Family planning and the worldwide population crisis
Campaigner for worldwide family planning
18 August 2013
(This letter was NOT published, but I have included it because its non-publication helps to answer the question in the last paragraph: an article dismissing Malthusianism was published, but no letter defending Malthus was published.)
“Malthusianism is a fallacy” writes Clifford Longley (17 Aug). Hardly! On almost every major point Malthus has been proved exactly right.
Malthus believed that populations double every 25 years unless controlled by checks. In the Essay Chapter 5, he writes, “All these checks can be fairly resolved into misery and vice.” He was too delicate to mention contraception, but who can doubt that he counted this as a vice.

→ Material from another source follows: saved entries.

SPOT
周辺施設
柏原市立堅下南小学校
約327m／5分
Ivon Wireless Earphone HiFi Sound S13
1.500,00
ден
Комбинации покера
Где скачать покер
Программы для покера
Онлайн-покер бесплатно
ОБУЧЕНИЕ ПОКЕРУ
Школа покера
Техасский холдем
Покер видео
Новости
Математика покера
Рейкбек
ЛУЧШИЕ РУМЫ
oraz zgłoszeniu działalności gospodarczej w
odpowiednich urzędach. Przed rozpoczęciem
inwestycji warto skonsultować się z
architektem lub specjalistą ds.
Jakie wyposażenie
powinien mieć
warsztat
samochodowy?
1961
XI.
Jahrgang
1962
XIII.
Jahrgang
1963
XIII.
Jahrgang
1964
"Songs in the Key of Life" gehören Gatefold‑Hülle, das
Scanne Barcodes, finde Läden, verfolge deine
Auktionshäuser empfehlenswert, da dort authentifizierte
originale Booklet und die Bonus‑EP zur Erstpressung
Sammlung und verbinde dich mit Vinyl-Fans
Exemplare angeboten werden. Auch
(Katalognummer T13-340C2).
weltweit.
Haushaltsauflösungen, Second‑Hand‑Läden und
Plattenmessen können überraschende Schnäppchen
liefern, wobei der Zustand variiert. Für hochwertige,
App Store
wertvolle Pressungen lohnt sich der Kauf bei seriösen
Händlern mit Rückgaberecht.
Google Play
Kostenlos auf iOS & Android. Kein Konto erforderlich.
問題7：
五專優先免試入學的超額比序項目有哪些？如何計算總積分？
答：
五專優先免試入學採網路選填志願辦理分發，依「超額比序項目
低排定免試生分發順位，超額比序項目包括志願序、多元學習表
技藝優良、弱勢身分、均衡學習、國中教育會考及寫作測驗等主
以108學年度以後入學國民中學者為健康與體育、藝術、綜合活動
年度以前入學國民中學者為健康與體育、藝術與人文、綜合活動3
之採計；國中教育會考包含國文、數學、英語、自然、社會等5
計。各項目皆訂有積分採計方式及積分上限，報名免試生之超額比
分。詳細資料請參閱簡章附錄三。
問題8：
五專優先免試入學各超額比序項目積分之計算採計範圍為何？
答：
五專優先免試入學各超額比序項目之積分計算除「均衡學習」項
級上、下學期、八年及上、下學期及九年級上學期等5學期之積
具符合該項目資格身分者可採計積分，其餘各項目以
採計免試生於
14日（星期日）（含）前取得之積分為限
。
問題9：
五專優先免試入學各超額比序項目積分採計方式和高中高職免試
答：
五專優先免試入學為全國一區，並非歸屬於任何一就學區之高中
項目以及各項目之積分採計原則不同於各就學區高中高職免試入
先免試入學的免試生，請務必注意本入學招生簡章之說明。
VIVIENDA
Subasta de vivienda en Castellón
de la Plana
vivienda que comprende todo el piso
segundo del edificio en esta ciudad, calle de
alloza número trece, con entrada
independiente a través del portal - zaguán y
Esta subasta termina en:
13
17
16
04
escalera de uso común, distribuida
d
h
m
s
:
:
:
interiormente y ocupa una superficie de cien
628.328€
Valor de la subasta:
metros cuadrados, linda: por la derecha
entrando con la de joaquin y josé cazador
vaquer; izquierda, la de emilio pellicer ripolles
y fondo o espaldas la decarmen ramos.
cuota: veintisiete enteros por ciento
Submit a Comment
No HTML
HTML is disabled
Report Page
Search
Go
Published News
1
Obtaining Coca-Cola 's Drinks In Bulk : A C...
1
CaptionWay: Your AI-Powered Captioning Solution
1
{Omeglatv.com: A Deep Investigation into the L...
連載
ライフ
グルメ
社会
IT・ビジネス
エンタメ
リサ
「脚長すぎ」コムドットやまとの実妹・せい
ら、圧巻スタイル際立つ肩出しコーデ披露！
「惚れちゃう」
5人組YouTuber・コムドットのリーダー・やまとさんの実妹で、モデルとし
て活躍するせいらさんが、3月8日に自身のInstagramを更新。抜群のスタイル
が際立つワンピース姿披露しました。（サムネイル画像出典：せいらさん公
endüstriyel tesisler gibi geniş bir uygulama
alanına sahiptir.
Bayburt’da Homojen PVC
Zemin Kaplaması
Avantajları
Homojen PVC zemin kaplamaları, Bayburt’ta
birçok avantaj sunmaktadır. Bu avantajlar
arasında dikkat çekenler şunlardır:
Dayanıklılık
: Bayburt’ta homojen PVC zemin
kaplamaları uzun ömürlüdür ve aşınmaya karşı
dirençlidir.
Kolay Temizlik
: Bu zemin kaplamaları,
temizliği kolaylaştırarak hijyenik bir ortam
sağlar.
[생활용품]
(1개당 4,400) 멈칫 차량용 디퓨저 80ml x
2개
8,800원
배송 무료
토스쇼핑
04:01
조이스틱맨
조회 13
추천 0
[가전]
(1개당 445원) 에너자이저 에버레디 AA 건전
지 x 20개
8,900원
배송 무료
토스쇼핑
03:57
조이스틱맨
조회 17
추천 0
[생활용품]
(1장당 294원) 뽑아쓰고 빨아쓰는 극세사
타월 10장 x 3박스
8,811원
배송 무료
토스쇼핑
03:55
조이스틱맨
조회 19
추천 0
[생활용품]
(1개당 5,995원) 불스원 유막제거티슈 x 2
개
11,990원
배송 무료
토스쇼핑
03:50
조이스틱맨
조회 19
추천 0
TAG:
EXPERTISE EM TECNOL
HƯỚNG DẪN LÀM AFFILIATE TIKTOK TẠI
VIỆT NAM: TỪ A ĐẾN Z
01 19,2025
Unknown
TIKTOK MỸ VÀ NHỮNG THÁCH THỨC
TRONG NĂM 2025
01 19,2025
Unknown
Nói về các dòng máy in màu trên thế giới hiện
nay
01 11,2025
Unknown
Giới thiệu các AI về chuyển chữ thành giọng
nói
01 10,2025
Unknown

In most of the world the check of artificial contraception is no longer thought of as a vice and it is being effectively used to save us from Malthusian misery, but in Africa and the Middle East there is little of this type of ‘vice’, so populations continue to double.
In Uganda the population is expected to increase from 5 million to over 80 million in the century 1950-2050, that is doubling every 25 years as Malthus predicted.
In Africa as a whole the population of 228 million in 1950 doubled twice between 1950 and 2005, almost exactly as Malthus predicted.
Excluding Turkey, the countries of the Middle East from Palestine to Pakistan have also doubled their populations twice between 1950 and 2000, exactly as Malthus predicted.
In these regions, even after the populations have doubled only twice, reports of Malthusian misery in the form of war, poverty, and hunger, are in the news almost every day. The expected third doubling will convert most sceptics.
On one point Malthus can be faulted. He did not foresee the huge improvement in agriculture. But this provides only temporary protection from misery. Norman Borlaug, the ‘father’ of the green revolution put it like this in his speech on receiving the 1970 Nobel Peace Prize:
‘The green revolution has won a temporary success in man’s war against hunger and deprivation; it has given man a breathing space. If fully implemented, the revolution can provide sufficient food for sustenance during the next three decades. But the frightening power of human reproduction must also be curbed; otherwise the success of the green revolution will be ephemeral only. Most people still fail to comprehend the magnitude and menace of the “Population Monster.”‘ It’s just the same today. I wonder why this is?